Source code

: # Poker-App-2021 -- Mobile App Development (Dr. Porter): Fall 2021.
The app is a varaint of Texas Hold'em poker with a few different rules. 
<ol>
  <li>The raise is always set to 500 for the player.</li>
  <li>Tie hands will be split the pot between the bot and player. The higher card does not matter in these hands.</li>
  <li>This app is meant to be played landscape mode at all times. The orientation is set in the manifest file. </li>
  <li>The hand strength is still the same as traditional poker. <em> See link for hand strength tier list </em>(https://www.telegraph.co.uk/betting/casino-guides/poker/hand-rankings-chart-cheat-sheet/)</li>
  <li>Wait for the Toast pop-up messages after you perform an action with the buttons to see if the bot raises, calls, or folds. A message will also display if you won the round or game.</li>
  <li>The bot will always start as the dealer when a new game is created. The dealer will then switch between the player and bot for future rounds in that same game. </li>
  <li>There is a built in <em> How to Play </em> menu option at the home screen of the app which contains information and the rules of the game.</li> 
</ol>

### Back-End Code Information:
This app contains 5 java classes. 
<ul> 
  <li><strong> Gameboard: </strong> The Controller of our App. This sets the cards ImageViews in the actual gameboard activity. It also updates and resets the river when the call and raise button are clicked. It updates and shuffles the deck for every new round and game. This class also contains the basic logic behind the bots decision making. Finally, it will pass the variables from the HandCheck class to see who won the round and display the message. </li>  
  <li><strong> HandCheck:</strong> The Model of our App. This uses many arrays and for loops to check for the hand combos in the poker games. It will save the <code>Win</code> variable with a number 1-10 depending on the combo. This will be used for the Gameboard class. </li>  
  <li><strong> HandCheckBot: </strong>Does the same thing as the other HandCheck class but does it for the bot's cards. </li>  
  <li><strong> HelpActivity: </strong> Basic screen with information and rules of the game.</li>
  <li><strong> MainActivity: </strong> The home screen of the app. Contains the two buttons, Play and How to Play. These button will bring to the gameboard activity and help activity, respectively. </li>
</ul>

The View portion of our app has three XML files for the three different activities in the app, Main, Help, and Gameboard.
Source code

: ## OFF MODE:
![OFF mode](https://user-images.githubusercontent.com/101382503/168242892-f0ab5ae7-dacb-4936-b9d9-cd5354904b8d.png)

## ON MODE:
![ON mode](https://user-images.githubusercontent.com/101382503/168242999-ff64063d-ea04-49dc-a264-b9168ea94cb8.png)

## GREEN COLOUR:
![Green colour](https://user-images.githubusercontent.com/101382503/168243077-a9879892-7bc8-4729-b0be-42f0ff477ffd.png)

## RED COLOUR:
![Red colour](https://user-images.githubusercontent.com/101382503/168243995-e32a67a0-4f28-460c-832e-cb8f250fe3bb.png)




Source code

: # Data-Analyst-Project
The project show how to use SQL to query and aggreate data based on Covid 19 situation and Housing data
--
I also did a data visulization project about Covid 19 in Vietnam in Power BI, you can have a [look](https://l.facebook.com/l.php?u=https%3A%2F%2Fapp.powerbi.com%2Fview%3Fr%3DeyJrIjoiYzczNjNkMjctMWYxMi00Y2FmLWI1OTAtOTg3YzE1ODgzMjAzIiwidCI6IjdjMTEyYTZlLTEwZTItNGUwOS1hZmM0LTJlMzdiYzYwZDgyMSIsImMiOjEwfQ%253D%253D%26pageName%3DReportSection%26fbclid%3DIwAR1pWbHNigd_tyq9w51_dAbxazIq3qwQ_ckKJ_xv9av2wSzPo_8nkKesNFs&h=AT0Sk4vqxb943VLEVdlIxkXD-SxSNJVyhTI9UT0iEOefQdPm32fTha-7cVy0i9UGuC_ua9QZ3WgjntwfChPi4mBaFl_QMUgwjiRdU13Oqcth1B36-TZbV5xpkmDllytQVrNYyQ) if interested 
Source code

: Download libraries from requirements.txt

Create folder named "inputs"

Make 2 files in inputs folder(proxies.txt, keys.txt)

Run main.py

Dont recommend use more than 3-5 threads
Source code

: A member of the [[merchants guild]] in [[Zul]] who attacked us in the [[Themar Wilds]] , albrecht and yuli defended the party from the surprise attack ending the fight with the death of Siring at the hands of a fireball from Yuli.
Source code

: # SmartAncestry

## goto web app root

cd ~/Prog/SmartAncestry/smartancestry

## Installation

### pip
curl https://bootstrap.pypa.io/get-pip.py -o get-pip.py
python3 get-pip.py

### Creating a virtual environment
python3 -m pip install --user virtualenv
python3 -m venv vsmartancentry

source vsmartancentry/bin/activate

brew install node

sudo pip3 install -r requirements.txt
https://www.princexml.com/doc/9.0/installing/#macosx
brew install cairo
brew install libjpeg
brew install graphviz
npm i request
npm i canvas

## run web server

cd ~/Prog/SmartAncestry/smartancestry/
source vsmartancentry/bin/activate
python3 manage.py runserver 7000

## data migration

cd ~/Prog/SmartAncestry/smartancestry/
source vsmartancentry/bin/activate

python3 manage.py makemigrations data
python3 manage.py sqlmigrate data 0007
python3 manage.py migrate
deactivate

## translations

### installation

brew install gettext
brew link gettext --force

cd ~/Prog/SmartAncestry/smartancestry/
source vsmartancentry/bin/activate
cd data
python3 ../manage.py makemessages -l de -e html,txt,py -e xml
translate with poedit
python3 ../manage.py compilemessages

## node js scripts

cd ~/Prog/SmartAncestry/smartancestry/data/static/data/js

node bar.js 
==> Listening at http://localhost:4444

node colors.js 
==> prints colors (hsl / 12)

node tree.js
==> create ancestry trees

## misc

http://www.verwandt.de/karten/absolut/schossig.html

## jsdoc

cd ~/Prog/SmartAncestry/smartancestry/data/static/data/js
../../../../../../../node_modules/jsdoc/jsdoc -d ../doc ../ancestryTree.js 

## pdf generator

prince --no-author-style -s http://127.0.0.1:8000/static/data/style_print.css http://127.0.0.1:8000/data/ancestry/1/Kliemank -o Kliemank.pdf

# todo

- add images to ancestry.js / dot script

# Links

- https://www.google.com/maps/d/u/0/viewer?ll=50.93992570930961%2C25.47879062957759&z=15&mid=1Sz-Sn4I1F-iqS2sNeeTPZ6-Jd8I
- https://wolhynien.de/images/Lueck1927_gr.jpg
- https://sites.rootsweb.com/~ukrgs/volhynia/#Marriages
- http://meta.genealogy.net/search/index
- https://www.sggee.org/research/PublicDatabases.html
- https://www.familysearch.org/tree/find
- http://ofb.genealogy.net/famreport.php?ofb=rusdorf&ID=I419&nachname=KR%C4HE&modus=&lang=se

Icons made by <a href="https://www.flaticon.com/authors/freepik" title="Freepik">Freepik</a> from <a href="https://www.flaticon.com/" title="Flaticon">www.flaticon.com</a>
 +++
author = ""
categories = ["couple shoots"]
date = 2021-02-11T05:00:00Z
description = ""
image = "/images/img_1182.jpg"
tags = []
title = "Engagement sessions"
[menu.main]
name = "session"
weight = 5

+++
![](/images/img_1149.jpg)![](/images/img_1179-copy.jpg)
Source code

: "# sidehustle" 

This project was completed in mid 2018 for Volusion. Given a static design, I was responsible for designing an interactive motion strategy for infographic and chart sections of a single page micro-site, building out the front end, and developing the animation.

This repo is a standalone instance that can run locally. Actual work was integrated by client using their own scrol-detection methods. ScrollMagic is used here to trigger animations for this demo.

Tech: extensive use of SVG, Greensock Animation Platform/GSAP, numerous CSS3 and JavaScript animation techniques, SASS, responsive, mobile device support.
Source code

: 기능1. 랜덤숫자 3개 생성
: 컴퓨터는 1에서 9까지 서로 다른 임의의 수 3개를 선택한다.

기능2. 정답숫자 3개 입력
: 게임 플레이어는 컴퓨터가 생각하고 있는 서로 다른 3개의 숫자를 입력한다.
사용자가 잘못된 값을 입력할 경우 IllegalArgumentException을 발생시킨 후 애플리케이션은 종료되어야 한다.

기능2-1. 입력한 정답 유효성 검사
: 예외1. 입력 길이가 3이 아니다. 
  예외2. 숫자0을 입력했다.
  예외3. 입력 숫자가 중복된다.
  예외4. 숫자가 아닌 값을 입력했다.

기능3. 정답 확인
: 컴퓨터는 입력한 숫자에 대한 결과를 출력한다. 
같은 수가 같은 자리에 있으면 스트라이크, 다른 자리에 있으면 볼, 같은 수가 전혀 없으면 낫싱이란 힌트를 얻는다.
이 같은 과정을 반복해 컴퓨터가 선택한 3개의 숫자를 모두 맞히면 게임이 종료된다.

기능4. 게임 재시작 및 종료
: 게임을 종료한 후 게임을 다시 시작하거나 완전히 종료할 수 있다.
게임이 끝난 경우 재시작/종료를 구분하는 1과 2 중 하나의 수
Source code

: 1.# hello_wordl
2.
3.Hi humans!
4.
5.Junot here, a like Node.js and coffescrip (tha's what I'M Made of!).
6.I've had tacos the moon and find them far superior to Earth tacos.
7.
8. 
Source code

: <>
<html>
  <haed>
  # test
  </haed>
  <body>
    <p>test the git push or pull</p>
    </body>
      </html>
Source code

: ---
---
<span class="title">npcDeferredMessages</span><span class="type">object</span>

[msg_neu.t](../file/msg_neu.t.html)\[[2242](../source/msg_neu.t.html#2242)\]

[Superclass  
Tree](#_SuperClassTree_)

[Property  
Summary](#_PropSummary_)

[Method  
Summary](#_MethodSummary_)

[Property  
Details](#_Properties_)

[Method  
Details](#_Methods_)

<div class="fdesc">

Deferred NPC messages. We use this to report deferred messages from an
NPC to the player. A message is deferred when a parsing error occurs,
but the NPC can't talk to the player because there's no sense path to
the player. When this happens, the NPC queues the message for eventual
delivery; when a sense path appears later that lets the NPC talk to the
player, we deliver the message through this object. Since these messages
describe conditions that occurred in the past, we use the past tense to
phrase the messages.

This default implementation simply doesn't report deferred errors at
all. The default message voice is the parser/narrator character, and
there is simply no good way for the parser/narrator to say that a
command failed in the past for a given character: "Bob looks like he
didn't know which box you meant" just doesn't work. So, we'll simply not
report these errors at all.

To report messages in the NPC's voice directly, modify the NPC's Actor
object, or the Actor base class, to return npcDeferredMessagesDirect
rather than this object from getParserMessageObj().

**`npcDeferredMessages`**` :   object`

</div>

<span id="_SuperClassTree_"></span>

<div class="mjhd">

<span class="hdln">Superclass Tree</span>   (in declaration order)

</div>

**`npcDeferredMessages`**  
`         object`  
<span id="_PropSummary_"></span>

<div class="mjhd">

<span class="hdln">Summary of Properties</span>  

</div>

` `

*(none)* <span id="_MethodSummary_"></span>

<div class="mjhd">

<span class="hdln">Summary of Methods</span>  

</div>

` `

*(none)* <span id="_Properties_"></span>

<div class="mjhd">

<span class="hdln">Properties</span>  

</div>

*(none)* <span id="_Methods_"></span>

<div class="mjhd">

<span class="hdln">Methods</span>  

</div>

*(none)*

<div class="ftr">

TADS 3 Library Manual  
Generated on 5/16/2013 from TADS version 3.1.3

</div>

────────

Reproduce verbatim the data beginning at the line that contains "sudo pip3 install -r requirements.txt" and ending after the line that contains "## run web server".

Exercise response:
sudo pip3 install -r requirements.txt
https://www.princexml.com/doc/9.0/installing/#macosx
brew install cairo
brew install libjpeg
brew install graphviz
npm i request
npm i canvas

## run web server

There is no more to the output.